***** Material for this task *****
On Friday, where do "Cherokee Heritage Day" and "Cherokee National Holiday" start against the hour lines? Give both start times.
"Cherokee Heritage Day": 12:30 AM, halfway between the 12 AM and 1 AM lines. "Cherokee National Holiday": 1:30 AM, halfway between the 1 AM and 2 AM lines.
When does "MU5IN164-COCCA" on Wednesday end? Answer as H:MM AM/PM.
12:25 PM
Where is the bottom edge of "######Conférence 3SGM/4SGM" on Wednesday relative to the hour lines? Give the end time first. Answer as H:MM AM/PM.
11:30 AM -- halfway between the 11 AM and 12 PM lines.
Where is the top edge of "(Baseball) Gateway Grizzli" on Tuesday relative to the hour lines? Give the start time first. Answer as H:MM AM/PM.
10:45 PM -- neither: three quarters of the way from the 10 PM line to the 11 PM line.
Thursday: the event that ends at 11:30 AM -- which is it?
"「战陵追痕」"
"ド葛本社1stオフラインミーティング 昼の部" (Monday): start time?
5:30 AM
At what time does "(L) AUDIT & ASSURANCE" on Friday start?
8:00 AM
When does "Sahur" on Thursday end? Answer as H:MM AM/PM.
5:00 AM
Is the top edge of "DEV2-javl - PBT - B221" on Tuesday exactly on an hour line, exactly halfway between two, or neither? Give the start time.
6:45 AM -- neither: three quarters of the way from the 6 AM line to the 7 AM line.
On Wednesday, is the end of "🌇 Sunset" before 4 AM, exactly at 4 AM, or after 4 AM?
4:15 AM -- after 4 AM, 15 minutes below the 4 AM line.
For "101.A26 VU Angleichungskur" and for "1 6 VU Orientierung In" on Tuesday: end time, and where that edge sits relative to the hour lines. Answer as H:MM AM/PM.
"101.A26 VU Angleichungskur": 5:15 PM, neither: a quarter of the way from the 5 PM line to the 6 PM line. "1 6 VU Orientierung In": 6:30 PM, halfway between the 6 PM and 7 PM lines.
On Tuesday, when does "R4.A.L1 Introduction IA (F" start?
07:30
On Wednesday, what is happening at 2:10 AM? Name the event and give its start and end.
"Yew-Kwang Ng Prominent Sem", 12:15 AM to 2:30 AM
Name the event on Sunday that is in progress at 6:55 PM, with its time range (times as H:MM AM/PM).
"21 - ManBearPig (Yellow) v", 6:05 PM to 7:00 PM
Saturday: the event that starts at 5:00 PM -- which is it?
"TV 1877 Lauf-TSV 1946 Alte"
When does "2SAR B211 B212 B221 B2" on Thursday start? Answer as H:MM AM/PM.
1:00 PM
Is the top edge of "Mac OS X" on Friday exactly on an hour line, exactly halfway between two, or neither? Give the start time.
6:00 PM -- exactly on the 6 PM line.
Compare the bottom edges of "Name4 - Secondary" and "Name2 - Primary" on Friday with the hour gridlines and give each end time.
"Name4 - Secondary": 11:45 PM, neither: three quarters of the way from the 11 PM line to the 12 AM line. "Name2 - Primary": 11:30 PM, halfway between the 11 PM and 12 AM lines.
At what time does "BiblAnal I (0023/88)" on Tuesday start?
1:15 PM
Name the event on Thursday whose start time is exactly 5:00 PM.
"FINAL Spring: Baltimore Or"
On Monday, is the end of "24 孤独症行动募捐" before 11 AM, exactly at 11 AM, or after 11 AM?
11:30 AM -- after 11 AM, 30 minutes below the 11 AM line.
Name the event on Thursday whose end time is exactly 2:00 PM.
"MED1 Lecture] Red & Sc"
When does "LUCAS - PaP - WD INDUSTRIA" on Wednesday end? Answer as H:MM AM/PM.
*****
* [Short task]: Which lines in the records above contain the word "neither"? Pick out each one and copy it in full, treating uppercase and lowercase as different.

* [In response]:
10:45 PM -- neither: three quarters of the way from the 10 PM line to the 11 PM line.
Is the top edge of "DEV2-javl - PBT - B221" on Tuesday exactly on an hour line, exactly halfway between two, or neither? Give the start time.
6:45 AM -- neither: three quarters of the way from the 6 AM line to the 7 AM line.
"101.A26 VU Angleichungskur": 5:15 PM, neither: a quarter of the way from the 5 PM line to the 6 PM line. "1 6 VU Orientierung In": 6:30 PM, halfway between the 6 PM and 7 PM lines.
Is the top edge of "Mac OS X" on Friday exactly on an hour line, exactly halfway between two, or neither? Give the start time.
"Name4 - Secondary": 11:45 PM, neither: three quarters of the way from the 11 PM line to the 12 AM line. "Name2 - Primary": 11:30 PM, halfway between the 11 PM and 12 AM lines.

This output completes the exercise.